» **Fragmento seleccionado**
..........
Ser inteligente, perseverante y con una idea genial a veces no alcanza para llegar al éxito si se carece del don de la oportunidad. La triste historia de Augustin Mouchot, el hombre que inventó la primera máquina de energía solar, así lo atestigua. Nuestro antihéroe nació hace 200 años en un pueblo de la Borgoña, Francia. Hijo de un cerrajero, fue un niño enfermizo, miope, de estómago flojo, que varias veces estuvo cerca de la muerte. Cuando se iba a dormir, se ponía un cartelito: “Aunque no lo parezca, no estoy muerto”.
No tenía pasta para trabajar el metal de las cerraduras y llaves, por lo que su padre lo puso a ordenar las piezas chicas del taller. Y vio que el chico era hábil con la motricidad fina. Se daba maña. Armaba y desarmaba combinaciones de cajas fuertes muy rápido.
Su madre lo mandó a estudiar y se recibió de maestro de Letras. Le surgió un puesto de maestro en Matemáticas en otro pueblo y hacia allá fue. Alquiló la casa de un ex militar que tenía una biblioteca llena de libros de ciencia. Y en la convalecencia de una sus frecuentes enfermedades intestinales, se puso a leer libros sobre energía solar y todos los artilugios que ya se habían inventado en la materia.
..........
» **Preguntas del material**
1 - Responde según el fragmento sobre Augustin Mouchot:
(a) ¿Dónde nació?
(b) ¿Qué tarea le encargó su padre en el taller?
(c) ¿De qué se recibió?
2 - Transcribe del fragmento sobre Augustin Mouchot el tramo que va desde "Su madre lo" hasta "en la materia.".
El material que aparece a continuación no tiene relación con el fragmento.

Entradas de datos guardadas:
..........
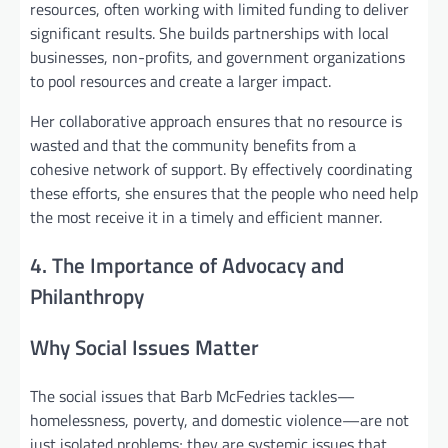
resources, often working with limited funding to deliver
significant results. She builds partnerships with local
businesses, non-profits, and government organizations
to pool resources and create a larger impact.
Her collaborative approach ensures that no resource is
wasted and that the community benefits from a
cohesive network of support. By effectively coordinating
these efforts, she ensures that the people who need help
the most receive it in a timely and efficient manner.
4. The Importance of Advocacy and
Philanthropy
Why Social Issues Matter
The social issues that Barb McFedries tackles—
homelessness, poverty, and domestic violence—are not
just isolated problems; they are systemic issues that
..........
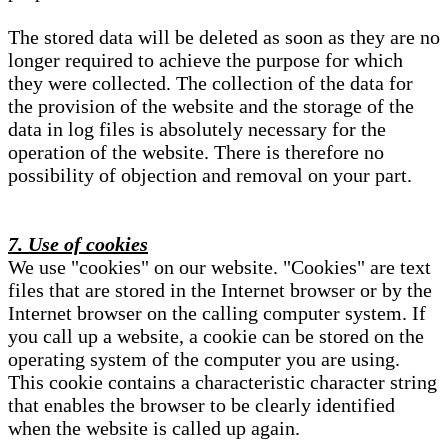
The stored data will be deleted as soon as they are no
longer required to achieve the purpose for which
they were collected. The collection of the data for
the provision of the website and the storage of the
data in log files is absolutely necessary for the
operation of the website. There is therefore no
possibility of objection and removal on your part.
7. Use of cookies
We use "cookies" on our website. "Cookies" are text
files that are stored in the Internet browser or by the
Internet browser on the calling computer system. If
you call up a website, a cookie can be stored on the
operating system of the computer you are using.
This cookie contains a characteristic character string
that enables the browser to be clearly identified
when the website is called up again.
..........
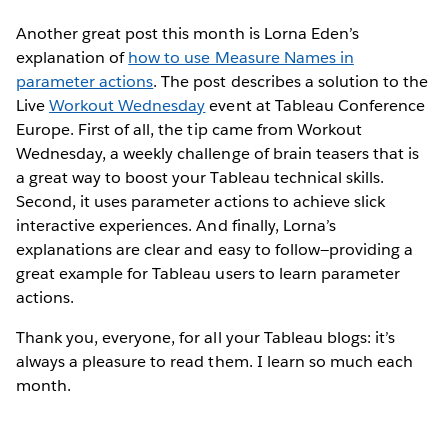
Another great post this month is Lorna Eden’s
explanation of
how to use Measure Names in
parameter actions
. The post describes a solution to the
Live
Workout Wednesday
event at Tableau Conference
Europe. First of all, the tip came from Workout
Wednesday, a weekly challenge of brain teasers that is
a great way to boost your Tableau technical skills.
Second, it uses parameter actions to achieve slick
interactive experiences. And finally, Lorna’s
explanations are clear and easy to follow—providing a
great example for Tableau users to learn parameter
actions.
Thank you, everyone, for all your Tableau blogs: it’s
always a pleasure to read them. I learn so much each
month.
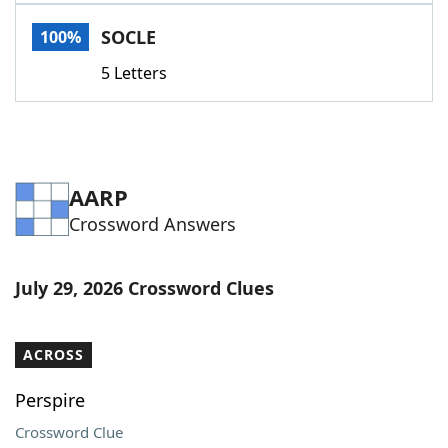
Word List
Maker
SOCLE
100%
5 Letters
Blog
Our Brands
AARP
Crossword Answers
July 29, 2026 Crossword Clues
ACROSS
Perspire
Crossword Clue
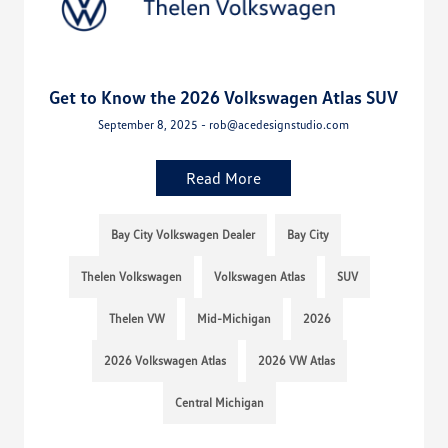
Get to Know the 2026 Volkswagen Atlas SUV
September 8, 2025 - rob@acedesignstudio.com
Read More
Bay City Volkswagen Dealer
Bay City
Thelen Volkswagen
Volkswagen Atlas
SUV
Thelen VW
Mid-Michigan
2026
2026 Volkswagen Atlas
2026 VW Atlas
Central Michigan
..........
» **Respuestas**
1 -
(a) En un pueblo de la Borgoña, Francia.
(b) Ordenar las piezas chicas del taller.
(c) De maestro de Letras.

2 -
Su madre lo mandó a estudiar y se recibió de maestro de Letras. Le surgió un puesto de maestro en Matemáticas en otro pueblo y hacia allá fue. Alquiló la casa de un ex militar que tenía una biblioteca llena de libros de ciencia. Y en la convalecencia de una sus frecuentes enfermedades intestinales, se puso a leer libros sobre energía solar y todos los artilugios que ya se habían inventado en la materia.